We spend so much energy trying to achieve success, money, power, fame, and more, but so little toward something as significant as love. Fromm makes it clear: Real, true love is available to all but will only ever be enjoyed by a precious few. Here’s hoping the few includes you.

Erich Fromm On…

  • Patience: “Patience is necessary if you want to achieve anything.” Anyone who has ever tried to master an art understands that patience is integral. The world around us pushes us so hard in the opposite direction: more gratification with less waiting, faster, faster. It’s so hard to breath in a world where even the movies don’t waste your time with credits (thanks, Netflix), and yet you’re supposed to be patient in learning love? Well, yes. Patience is a crucial component in the study of anything worthwhile, and what could be more worthwhile than love?
  • Objectivity: “…objectivity is the faculty to see people and things as they are [instead of one] formed by one’s desires and fears.” To develop real, true love requires the absence of narcissism and the development of true humility. Humility and objectivity are as indivisible as love is. If you cannot see the difference between your picture of a person and their actual behavior, or the other person’s reality as it exists for them, you are not objective or even truly reasonable. To have acquired the capacity for objectivity and reason is half the road to achieving the art of loving, but it must be practiced in regard to everyone you meet—not just the person you believe to be “that special someone.”
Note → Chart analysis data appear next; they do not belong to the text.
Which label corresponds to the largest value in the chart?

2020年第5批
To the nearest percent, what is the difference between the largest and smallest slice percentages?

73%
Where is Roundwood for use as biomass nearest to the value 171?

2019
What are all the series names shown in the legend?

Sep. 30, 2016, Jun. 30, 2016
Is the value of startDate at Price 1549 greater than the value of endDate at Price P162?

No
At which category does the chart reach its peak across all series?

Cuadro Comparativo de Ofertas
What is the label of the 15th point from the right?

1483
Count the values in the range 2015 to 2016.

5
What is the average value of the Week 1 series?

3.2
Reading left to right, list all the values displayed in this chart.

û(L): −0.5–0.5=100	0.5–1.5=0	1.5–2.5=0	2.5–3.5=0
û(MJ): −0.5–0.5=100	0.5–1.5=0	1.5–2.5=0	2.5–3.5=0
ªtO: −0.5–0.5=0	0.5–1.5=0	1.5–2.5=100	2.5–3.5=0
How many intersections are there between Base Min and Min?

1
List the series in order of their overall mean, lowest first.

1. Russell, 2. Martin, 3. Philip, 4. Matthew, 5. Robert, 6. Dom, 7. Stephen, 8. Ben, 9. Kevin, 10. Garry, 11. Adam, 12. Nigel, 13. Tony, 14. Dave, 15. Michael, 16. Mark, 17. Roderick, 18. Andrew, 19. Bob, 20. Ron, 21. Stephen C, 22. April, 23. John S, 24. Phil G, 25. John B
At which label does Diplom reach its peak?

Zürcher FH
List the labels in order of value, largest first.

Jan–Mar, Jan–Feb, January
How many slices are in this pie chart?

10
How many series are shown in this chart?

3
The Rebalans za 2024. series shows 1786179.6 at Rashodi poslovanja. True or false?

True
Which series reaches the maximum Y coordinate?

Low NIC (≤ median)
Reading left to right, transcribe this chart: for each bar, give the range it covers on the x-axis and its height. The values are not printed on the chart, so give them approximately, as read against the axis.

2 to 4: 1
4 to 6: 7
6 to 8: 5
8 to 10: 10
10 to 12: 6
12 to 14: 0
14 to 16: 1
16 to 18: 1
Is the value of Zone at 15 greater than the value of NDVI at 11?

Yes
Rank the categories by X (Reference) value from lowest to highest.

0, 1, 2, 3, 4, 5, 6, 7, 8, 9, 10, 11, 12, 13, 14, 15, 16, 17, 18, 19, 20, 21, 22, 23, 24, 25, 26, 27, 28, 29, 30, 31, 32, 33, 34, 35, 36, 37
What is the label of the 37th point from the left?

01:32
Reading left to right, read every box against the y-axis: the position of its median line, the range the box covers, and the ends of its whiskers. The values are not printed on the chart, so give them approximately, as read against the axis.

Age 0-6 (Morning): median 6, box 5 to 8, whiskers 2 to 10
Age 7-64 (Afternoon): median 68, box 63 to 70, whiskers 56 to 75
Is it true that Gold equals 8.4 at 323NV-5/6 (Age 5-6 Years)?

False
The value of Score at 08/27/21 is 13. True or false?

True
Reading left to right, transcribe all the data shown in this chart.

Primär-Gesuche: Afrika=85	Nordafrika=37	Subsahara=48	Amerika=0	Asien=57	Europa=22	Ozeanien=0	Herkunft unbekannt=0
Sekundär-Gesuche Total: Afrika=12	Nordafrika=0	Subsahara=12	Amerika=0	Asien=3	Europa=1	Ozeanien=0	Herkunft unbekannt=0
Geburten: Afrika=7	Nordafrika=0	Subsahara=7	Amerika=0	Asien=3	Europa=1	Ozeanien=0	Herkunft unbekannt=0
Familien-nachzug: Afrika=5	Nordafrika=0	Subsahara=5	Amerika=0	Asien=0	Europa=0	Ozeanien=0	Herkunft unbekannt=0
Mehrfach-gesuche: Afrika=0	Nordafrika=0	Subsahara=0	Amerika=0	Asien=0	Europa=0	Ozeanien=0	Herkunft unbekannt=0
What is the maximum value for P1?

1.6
  • Discipline: “The practice of art requires discipline.” Not the word you were expecting when it comes to a discussion of love, but necessary all the same. The practice of any art requires discipline. Whether it’s the piano, painting, or even small appliance repair, you can’t get good at something if you only do it when you are “in the mood.” Hobbies might work that way, but real, sincere love cannot. Most of us apply discipline to our work and maybe to our sports, but rarely to the very thing that actually makes the world go round. So make the change and discipline your efforts. Love is not for the lazy.
  • Courage: “To be loved, and to love, need courage.” The ability to take a risk, and the readiness to accept pain or disappointment in pursuit of that which our heart desires most requires courage. Consider the pains of your life and which wounds cut the deepest or left the most lasting scars. Rarely are they physical. The opening of one’s heart to love invites the most profound of pains, which is why personal courage is so important and necessary. No one said real love was easy.
  • Faith: “The practice of the art of loving requires the practice of faith.” Rather than being a specific religious description, faith is instead a character trait pervading the whole personality rather than a particular belief. For example, we require faith in our self—the trust that our identity is strong enough to contain our fears and imperfections so that we don’t become dependent on other people for their approval or disapproval. And only when you have faith in your self can you fully place your faith in another. Faith is a huge part of our ability to make a promise to someone. If you can make a promise and know you can keep it, you have learned faith in the love that you produce. Then, you can take that love and have faith in its ability to produce love in others, which is the essence of being able to have faith in all of humanity.
  • Self-Love: “Selfishness and self-love, far from being identical, are actually opposites.” According to Fromm, loving oneself is quite different from arrogance or conceit. To love oneself means to care about oneself; to take responsibility for getting to know who you are; to care what happens to you. It matters that you spend time appreciating and respecting who you are and who you hope to someday become. Take stock of your personal strengths and weaknesses and acknowledge them truthfully. Remember, it’s impossible to fully love another if you cannot truly love yourself, warts and all.